# Bad news on briskets



## bigl (Mar 3, 2008)

My butcher friend just told me his cost just went up to $3.76 a pound.


----------



## deano77511 (Feb 2, 2005)

Yep it's getting on up there now !


----------



## RB II (Feb 26, 2009)

Right now, cattle are as high as they have ever been. My youngest daughters boyfriend is a cattle buyer and he said that finished calves, weighing 1200 lbs were bringing between $1.50 and $1.75 a pound on the hoof. They will yield about 70%, so they cost per yielded pound for just the beef is about $2.00 plus processing plus OHP for every middle man that touches them.


----------



## dbarham (Aug 13, 2005)

Just horrible


----------



## manintheboat (Jun 1, 2004)

Pork butt for super bowl it is.


----------



## mas360 (Nov 21, 2006)

How come brisket price roses like rocket but steak price appears to stay level?


----------



## NaClH2O (May 25, 2004)

How much worse can the price of briskets get? I thought $40-50 was way overpriced for an untrimmed brisket. So now we're going to see $50-60? Geez, that's pretty crazy.


----------



## manintheboat (Jun 1, 2004)

Brisket should not be this close to a rib roast in cost, but beef costs are up and thanks to the popularity of BBQ, demand for brisket is higher than ever.


----------



## bigfishtx (Jul 17, 2007)

Loving every minute of it. That means we can finally make money in the cattle business.


----------



## el dorado (Jul 26, 2010)

bigfishtx said:


> Loving every minute of it. That means we can finally make money in the cattle business.

###

▸ **Action item**: Resume the forum thread about rising brisket prices, starting right after its last line.

###

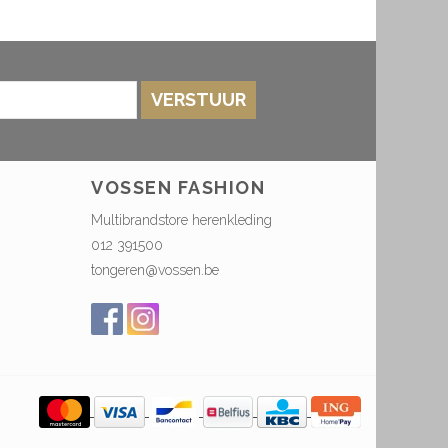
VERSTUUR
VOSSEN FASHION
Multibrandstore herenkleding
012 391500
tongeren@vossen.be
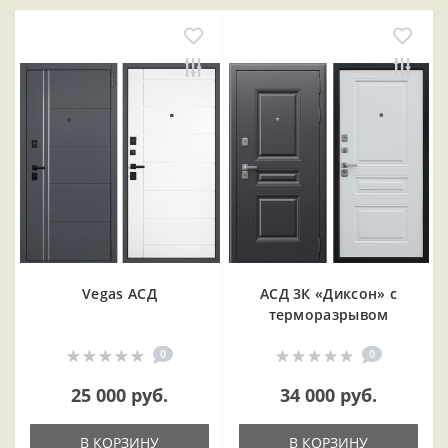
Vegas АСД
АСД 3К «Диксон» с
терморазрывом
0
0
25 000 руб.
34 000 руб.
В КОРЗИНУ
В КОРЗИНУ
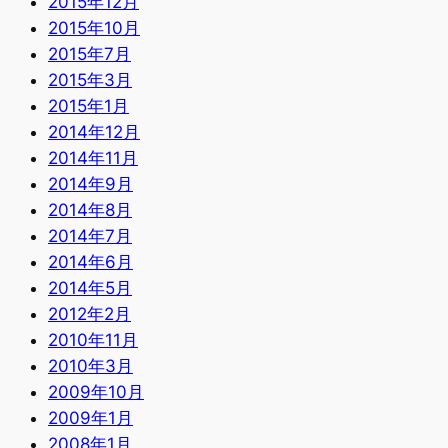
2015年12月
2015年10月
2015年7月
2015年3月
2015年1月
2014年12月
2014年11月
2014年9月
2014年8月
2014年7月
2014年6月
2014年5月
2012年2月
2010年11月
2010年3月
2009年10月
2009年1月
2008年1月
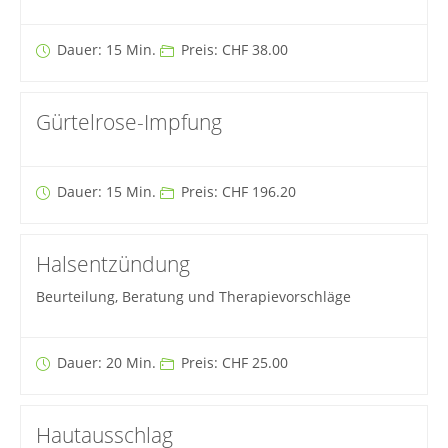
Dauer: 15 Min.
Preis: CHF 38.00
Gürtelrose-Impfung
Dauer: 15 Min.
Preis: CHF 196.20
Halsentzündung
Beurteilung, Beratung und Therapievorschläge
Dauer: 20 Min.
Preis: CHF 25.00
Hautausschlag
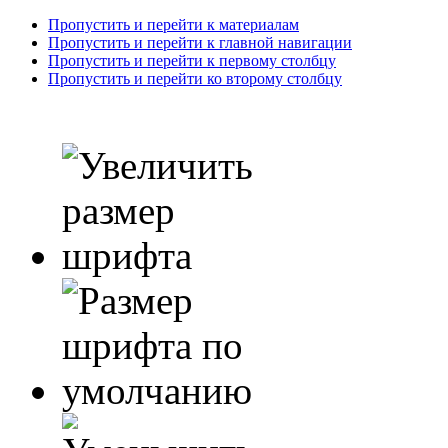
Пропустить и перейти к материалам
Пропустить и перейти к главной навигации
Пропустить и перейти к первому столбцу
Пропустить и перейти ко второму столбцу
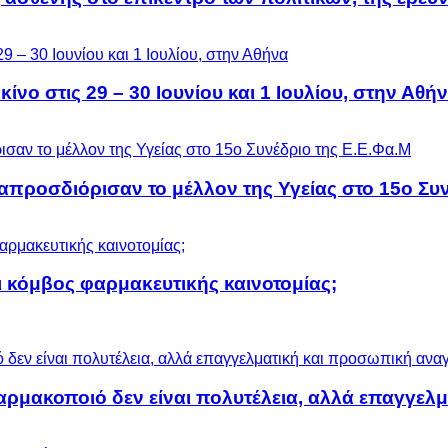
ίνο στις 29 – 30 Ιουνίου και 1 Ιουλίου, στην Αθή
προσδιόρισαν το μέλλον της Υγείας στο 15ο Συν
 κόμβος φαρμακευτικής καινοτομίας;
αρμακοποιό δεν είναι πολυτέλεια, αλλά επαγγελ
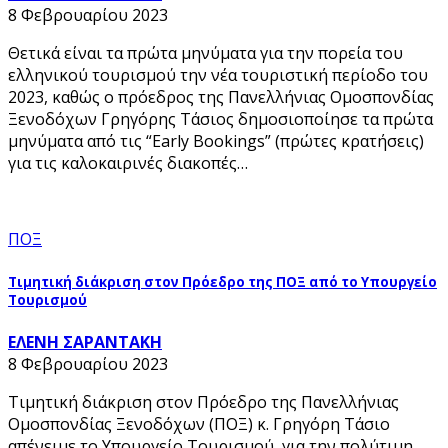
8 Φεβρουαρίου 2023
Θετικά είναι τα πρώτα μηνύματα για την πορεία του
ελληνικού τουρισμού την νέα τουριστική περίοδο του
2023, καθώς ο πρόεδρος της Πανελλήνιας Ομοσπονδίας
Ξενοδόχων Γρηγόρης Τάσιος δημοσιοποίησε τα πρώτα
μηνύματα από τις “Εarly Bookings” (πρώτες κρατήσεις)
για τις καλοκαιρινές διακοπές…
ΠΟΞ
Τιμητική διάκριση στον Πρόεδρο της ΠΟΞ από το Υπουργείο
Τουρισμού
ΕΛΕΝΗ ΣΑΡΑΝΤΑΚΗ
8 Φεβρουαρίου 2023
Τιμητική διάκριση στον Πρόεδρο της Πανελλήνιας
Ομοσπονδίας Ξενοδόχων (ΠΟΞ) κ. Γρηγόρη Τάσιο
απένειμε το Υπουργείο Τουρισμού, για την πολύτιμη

###

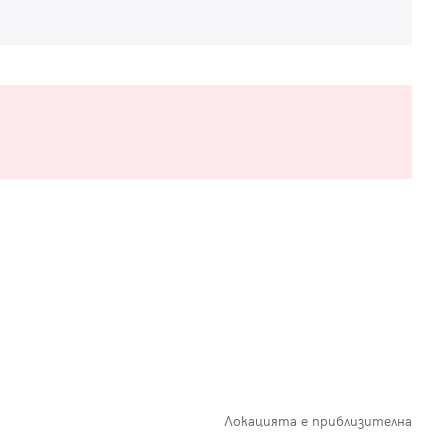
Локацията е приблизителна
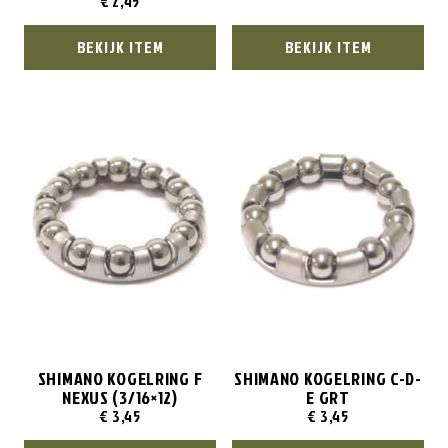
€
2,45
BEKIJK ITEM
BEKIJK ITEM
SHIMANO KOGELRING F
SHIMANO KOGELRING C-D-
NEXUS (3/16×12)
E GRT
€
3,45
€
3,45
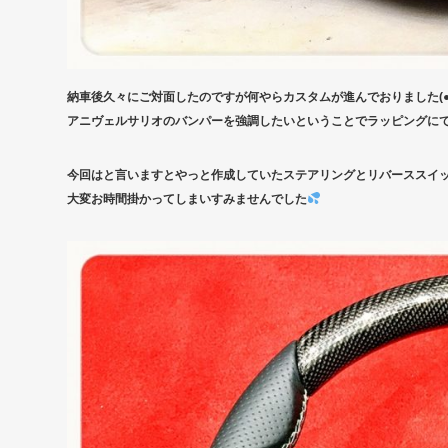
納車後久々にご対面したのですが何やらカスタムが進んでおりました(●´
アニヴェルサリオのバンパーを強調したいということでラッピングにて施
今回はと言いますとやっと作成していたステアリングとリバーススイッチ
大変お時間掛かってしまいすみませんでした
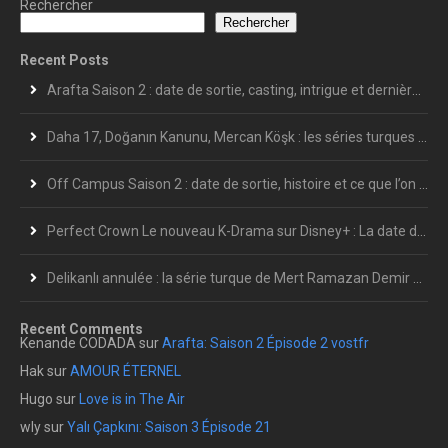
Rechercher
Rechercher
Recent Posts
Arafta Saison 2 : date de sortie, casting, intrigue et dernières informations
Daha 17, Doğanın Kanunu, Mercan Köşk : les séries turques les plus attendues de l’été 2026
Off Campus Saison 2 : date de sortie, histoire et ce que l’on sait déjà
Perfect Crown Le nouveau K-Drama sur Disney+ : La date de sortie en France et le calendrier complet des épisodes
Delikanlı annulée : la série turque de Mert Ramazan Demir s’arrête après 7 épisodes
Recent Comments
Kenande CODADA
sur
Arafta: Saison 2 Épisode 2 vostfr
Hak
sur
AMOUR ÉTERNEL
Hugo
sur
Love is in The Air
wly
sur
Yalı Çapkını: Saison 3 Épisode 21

###

▸ **Reply to the task**:
Be careful what you wish for, kinda like all these people so happy with $1.50 per gallon gas. Double-headed snake


----------



## 32redman (Apr 20, 2005)

Picked up a few here for $2.48 lb.


----------



## nicksamira (Apr 29, 2011)

3.28 At HEB untrimmed yesterday


----------



## bigfishtx (Jul 17, 2007)

el dorado said:


> Be careful what you wish for, kinda like all these people so happy with $1.50 per gallon gas. Double-headed snake


Not even close to the same deal.

I have never seen a rancher have "windfall profits". More like 80 hr weeks of hard work with little to show for it.

In 1970 fat cattle were priced at around .50 lb and a new pickup was $3,500

In 2015 fat cattle are $1.55 lb and a new truck is $50,000.

Does seem right does it? Beef is a value compared to everything else.


----------



## Wiredhernandez (Mar 6, 2005)

Beef ... pork, poultry are all up.... typically the blame is placed on the price of fuel .. then corn ..... not sure now .. just high.


----------



## el dorado (Jul 26, 2010)

bigfishtx said:


> Not even close to the same deal.
> 
> I have never seen a rancher have "windfall profits". More like 80 hr weeks of hard work with little to show for it.
> 
> ...


I'm not saying that. I'm saying there are a lot of moving parts. I never mentioned windfall profits, I'm saying there are 2coolers on here out of work because their employer cut jobs due price reduction of a commodity. However if you feel the rising cost of beef will never lead to consumers purchasing more chicken or pork, I'm not gonna debate it with you.


----------



## Empty Pockets CC (Feb 18, 2009)

Drought. 
Liquidated herd. 
Increased demand. 
Lack of supply. 

I bought for around 3.39/lbs for February.


----------



## Empty Pockets CC (Feb 18, 2009)

nicksamira said:


> 3.28 At HEB untrimmed yesterday


Two words. LOSS LEADER. Let me guess, the briskets were in the back of the store. Buy anything else while you were in there?


----------



## w_r_ranch (Jan 14, 2005)

$4.19/lb. in town this morning...


----------



## poco jim (Jun 28, 2010)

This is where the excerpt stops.